Fait inquiétant et récent, depuis 1999, le nombre de suicides croit constamment de x % par an. La courbe indiquant le nombre de suicides pour 100 000 habitants connaît la même tendance que le nombre brut de suicide. Les valeurs extrêmes de ce taux de suicide sont enregistrées en 1993 (20.4 suicides pour 100 000 habitants) et en 1998 (11.3 suicides). La reprise de l’augmentation du nombre de suicides est également visible à travers ce taux puisqu’il a augmenté de 3 points entre 1999 et 2001.
Répartition par âge et sexe
Un suicide masculin très prononcé… 8 suicides sur 10 sont masculins
Le suicide demeure très majoritairement une cause de décès masculine. Le segment rose représente le nombre de suicide féminin sur l’ensemble des suicides d’une année. Le pourcentage de suicide féminin connaît son niveau le plus faible en 1984 avec 14.3% de
l’ensemble des suicides de l’année (soit 11 suicides) et atteint son maximum en 1986 avec 29% de l’ensemble des suicides (soit 29 suicides). De 1983 à 2001, les suicides féminins représentent 20.6% (386 des 1873 suicides) de l’ensemble des suicides de la période.

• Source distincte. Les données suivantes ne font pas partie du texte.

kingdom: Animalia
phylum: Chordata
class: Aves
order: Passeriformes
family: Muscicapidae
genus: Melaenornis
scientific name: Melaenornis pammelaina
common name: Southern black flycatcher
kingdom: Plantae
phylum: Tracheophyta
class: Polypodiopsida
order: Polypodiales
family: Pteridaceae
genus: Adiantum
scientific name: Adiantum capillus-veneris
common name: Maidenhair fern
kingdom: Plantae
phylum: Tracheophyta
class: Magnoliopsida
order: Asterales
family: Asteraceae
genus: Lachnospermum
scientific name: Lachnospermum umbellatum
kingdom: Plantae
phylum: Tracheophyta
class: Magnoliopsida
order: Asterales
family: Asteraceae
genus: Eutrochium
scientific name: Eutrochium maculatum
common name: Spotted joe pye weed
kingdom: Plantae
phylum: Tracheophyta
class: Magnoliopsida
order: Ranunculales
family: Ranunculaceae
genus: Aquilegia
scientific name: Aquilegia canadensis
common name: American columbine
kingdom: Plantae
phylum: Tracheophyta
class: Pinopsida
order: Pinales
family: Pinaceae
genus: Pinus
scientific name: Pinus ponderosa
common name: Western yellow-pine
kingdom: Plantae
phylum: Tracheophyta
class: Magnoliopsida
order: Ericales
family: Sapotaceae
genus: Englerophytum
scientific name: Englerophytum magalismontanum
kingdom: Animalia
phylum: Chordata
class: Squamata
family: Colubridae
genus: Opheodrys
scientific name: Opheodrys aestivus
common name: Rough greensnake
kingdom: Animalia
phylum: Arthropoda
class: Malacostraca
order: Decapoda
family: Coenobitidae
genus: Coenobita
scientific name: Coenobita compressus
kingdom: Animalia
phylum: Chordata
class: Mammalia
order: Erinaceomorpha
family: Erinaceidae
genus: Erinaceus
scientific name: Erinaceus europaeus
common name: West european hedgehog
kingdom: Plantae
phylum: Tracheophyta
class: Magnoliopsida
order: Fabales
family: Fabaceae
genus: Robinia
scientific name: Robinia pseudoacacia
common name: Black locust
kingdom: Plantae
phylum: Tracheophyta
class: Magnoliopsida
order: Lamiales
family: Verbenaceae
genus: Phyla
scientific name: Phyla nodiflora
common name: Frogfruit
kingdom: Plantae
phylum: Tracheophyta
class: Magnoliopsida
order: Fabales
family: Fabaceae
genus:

385 suicides d’hommes pour 100 suicides de femme
Sur la période 1983-2001, le taux de masculinité des décès par suicide est en
moyenne de 385 hommes pour 100. Il atteint son apogée en 1999, où pour 100 femmes
suicidées corresponds 733 hommes ! A titre comparatif, en 2001, le rapport de masculinité sur l’ensemble des décès s’élève à 135 hommes pour 100 femmes.
Un suicide qui intervient plus tard …
Sur la période allant de 1983 à 2001, l’âge moyen des hommes au suicide est de 39.3 ans tandis que celui des femmes s’élève à 38.9 ans. L’évolution d’une année à l’autre de cet âge moyen est aléatoire en raison des petits effectifs concernés.
De plus, il existe une modification de la structure par âge des suicidés. Chez les hommes, les suicides des 15-30 ans représentent 47% du nombre total de suicides sur la période 1983-1989. Cette proportion est tombée à 41% en 2000-2001. Le suicide des
hommes intervient donc plus tard dans la vie. Pour les femmes, la part des suicides des 15-35 ans passe de 33% sur la décennie 80 à 50% en 2000-2001. A l’inverse des hommes, les femmes tendent à se suicider à un âge de plus en plus jeune. Le taux de suicide calculé pour chaque sexe et pour chaque groupe d’âge permet une comparaison non biaisée par des effets de
structures par âge et/ou sexe.
Les taux de suicide par âge des hommes réunionnais sont supérieurs à tous les
âges à ceux des femmes . Les taux féminins dépassent rarement les 10 suicides pour 100 000 individus tandis que pour les hommes le taux le plus important est de prés de 50 suicides pour 100 000 individus (atteint à 60 ans). Cela confirme le fait que le suicide intervient beaucoup plus fréquemment chez les hommes.
Comparaison avec la métropole
Les hommes réunionnais se suicident plus fréquemment que les métropolitains aux
âges jeunes (avant 40 ans) et entre 50 et 55 ans. Après cet âge, les taux de suicide des
hommes métropolitains croissent constamment pour dépasser entre 80 et 85 ans
le seuil des 100 suicides pour 100 000 hommes. A partir de 80 ans, le taux de suicide des hommes réunionnais devient nul.
Pour les femmes, nous pouvons faire les mêmes constatations que chez les hommes : un taux de suicide supérieur aux âges jeunes pour les femmes réunionnaises et nul aux âges élevés. Avant 35 ans les femmes réunionnaises se suicident plus que les femmes métropolitaines. Passé cet âge, les taux métropolitains demeurent constamment supérieurs à ceux des femmes réunionnaises. A partir de 70 ans, le taux de suicide des femmes réunionnaises devient nul.
L’apparition précoce du suicide chez les réunionnais provient probablement de la jeunesse de la population réunionnaise par rapport à la population métropolitaine.